PROBLEM
Can you rewrite the listing from the line with "common name: Noble fir" up to and including the line with "class: Gastropoda", swapping "scientific name" for "binomial name" and leaving everything else in those lines unchanged?

PROVIDED RECORDS
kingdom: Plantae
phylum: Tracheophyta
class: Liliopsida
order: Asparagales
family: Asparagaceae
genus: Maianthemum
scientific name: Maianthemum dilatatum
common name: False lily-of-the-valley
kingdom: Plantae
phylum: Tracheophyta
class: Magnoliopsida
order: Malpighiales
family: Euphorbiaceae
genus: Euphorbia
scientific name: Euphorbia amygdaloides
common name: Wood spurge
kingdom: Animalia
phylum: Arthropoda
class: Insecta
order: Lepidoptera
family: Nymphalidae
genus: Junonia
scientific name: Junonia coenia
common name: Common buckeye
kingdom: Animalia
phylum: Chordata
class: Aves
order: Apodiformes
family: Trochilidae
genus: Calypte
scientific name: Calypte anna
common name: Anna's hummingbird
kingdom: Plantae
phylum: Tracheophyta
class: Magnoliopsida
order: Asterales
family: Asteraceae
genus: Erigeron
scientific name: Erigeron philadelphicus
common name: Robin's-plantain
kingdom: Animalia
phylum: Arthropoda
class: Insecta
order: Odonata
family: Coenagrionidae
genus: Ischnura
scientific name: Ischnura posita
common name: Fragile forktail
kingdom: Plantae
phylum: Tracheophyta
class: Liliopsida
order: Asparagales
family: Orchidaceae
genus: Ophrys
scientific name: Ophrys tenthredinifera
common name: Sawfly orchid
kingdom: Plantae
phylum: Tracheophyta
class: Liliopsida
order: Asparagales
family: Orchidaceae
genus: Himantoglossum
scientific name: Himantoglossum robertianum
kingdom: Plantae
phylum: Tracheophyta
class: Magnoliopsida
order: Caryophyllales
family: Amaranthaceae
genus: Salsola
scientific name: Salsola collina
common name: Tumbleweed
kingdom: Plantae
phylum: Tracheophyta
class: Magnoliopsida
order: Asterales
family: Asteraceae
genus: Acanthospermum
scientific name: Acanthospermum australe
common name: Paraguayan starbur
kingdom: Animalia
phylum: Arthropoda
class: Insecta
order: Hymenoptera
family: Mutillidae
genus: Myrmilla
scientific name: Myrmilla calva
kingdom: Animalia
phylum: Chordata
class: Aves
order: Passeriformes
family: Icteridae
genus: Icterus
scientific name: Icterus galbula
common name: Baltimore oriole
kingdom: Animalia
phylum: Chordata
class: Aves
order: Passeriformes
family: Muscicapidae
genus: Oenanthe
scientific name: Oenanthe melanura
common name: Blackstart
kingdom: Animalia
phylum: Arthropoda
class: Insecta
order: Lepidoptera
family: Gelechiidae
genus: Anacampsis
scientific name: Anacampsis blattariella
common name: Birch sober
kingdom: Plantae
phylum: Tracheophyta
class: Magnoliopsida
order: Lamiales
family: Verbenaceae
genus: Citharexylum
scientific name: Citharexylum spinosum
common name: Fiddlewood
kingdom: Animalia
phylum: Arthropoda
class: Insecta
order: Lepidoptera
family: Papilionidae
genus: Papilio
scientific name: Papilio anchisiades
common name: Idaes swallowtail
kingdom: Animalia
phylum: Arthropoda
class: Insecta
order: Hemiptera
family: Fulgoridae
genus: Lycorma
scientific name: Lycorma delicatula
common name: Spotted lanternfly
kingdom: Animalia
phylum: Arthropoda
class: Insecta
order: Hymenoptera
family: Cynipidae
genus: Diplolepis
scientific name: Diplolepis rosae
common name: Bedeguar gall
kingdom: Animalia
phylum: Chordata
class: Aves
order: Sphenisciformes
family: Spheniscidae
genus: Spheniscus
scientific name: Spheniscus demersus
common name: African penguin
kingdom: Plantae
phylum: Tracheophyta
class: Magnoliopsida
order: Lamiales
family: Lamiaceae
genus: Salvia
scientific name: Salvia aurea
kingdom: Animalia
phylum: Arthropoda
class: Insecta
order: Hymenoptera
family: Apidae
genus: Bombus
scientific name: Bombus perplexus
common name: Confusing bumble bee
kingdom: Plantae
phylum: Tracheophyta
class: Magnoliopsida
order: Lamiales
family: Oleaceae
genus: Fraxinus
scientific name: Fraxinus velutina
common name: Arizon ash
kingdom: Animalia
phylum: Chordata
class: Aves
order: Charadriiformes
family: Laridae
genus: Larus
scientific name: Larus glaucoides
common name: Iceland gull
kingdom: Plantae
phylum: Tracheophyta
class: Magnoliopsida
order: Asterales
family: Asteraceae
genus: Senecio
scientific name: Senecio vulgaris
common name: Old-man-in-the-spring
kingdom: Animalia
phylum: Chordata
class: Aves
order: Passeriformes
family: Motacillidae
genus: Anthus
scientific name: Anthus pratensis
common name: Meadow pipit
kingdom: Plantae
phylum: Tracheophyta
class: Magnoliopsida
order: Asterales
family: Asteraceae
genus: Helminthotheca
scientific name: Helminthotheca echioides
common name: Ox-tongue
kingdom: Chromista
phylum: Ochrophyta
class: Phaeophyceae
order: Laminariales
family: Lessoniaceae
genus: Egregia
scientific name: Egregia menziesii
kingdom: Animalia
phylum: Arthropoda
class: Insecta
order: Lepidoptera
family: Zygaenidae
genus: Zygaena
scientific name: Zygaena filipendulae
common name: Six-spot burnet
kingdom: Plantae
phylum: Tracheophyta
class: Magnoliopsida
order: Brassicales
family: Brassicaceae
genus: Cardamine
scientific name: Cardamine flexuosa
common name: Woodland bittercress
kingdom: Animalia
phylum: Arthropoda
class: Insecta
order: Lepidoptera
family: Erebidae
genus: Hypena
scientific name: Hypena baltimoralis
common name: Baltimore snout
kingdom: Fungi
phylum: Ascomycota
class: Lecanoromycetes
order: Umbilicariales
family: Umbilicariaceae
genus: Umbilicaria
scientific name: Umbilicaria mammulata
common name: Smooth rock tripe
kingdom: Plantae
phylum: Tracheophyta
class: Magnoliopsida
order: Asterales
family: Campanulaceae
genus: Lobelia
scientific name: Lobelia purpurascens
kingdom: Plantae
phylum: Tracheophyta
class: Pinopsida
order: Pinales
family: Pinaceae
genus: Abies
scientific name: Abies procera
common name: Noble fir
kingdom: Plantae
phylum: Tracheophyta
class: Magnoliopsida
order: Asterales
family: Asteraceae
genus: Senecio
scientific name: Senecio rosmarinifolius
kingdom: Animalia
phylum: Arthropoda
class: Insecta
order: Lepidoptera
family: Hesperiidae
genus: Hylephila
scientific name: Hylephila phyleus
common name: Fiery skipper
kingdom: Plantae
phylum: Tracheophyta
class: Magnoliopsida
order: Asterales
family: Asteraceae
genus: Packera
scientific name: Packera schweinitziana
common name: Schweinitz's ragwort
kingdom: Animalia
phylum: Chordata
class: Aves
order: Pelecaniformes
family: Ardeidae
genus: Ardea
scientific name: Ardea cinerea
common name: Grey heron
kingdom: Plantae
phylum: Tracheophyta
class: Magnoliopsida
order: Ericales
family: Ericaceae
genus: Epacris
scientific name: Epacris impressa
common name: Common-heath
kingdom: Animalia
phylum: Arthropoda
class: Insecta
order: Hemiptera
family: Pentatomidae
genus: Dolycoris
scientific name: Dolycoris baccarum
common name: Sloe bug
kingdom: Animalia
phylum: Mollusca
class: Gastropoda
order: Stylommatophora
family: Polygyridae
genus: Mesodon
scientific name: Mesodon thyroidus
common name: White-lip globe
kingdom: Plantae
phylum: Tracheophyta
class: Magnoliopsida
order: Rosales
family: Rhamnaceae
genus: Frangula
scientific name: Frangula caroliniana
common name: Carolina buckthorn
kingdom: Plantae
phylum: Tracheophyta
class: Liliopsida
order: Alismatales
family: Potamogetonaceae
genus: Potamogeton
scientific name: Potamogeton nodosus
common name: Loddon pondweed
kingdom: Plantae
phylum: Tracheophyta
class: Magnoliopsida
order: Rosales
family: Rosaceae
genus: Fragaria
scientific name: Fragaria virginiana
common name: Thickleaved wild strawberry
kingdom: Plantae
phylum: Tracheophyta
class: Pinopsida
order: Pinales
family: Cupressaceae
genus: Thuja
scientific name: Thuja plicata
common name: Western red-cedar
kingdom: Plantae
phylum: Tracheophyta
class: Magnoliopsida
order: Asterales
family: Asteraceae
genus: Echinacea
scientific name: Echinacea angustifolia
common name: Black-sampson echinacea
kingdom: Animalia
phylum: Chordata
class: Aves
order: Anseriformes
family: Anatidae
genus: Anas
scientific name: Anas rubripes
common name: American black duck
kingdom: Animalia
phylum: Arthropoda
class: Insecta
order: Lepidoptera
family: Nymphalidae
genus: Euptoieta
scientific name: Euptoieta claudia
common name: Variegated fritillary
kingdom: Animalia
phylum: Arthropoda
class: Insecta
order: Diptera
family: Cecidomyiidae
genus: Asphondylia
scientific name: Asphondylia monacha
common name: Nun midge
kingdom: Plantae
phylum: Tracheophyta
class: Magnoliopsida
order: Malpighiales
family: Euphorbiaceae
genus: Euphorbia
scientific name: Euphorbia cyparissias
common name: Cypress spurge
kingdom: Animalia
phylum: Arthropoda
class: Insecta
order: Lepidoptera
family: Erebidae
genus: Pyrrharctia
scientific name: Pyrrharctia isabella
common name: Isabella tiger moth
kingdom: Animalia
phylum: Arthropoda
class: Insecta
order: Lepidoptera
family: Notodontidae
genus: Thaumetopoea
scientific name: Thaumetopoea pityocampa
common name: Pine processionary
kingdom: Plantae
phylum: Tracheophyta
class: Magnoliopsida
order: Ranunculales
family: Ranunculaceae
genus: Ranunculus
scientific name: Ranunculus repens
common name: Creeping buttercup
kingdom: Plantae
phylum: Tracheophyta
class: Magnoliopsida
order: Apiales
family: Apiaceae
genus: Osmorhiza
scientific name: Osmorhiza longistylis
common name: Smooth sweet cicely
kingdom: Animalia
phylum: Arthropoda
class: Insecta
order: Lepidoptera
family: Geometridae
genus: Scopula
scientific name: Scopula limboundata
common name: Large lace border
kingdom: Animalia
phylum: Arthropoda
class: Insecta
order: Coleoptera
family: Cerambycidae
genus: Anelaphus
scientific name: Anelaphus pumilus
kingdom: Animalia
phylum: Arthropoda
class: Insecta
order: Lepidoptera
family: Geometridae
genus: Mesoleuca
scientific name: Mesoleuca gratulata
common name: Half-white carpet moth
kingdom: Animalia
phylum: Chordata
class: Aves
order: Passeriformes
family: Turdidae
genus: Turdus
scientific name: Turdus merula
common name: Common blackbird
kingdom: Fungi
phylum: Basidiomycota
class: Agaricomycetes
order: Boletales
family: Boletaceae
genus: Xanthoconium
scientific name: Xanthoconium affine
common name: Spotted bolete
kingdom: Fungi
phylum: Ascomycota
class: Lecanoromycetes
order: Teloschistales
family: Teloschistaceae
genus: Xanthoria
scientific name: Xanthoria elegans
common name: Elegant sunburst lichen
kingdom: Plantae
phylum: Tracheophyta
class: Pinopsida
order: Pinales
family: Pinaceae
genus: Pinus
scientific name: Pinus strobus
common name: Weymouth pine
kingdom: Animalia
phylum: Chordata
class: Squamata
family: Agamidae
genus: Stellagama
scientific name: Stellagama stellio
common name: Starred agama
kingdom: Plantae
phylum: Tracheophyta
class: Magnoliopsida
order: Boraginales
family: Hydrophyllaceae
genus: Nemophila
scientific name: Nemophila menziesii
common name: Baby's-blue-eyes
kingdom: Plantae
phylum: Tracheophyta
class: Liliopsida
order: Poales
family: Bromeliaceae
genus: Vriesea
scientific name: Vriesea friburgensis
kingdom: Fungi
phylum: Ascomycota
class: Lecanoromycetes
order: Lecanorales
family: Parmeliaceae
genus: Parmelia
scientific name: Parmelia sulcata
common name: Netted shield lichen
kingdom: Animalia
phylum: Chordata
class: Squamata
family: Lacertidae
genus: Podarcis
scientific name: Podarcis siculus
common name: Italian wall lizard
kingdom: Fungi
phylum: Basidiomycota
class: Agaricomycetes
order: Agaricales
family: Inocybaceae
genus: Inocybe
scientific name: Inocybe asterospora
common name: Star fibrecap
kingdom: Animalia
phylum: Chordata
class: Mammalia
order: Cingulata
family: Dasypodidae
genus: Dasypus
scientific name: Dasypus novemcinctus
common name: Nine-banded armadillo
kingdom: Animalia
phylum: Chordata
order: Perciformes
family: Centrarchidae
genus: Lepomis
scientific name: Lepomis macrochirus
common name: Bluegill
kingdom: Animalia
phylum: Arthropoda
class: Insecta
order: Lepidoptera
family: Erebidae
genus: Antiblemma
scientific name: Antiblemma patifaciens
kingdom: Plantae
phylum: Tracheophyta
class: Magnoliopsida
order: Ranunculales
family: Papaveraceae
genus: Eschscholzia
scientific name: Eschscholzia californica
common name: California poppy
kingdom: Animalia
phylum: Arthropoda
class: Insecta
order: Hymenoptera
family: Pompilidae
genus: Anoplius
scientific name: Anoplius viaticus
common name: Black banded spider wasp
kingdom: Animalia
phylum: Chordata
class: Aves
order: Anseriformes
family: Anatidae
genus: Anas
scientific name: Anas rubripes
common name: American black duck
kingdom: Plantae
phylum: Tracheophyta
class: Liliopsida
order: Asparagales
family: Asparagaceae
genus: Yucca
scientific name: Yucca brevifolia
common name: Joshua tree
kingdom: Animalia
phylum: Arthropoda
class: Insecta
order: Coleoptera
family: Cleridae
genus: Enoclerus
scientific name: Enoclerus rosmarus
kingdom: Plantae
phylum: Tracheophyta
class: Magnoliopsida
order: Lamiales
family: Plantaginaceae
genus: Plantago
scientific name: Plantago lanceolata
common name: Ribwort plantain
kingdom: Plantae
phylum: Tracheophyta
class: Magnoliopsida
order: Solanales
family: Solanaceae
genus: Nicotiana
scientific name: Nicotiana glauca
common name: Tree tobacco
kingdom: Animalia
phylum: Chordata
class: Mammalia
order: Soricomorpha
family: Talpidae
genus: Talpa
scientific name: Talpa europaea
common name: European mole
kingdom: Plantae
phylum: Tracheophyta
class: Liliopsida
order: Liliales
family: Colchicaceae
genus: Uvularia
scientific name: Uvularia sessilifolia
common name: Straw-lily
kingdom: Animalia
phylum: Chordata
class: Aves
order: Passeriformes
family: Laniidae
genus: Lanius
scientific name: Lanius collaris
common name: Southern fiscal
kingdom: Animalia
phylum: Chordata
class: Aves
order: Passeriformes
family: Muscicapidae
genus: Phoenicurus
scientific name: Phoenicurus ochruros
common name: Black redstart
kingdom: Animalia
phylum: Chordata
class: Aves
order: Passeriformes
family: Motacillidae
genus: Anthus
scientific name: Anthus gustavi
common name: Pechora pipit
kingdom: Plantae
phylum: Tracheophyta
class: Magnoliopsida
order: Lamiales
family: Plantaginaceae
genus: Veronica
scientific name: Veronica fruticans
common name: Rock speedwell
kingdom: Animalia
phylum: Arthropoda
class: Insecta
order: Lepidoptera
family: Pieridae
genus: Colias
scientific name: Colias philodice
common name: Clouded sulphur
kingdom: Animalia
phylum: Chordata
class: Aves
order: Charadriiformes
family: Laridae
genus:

COMPLETED TASK
common name: Noble fir
kingdom: Plantae
phylum: Tracheophyta
class: Magnoliopsida
order: Asterales
family: Asteraceae
genus: Senecio
binomial name: Senecio rosmarinifolius
kingdom: Animalia
phylum: Arthropoda
class: Insecta
order: Lepidoptera
family: Hesperiidae
genus: Hylephila
binomial name: Hylephila phyleus
common name: Fiery skipper
kingdom: Plantae
phylum: Tracheophyta
class: Magnoliopsida
order: Asterales
family: Asteraceae
genus: Packera
binomial name: Packera schweinitziana
common name: Schweinitz's ragwort
kingdom: Animalia
phylum: Chordata
class: Aves
order: Pelecaniformes
family: Ardeidae
genus: Ardea
binomial name: Ardea cinerea
common name: Grey heron
kingdom: Plantae
phylum: Tracheophyta
class: Magnoliopsida
order: Ericales
family: Ericaceae
genus: Epacris
binomial name: Epacris impressa
common name: Common-heath
kingdom: Animalia
phylum: Arthropoda
class: Insecta
order: Hemiptera
family: Pentatomidae
genus: Dolycoris
binomial name: Dolycoris baccarum
common name: Sloe bug
kingdom: Animalia
phylum: Mollusca
class: Gastropoda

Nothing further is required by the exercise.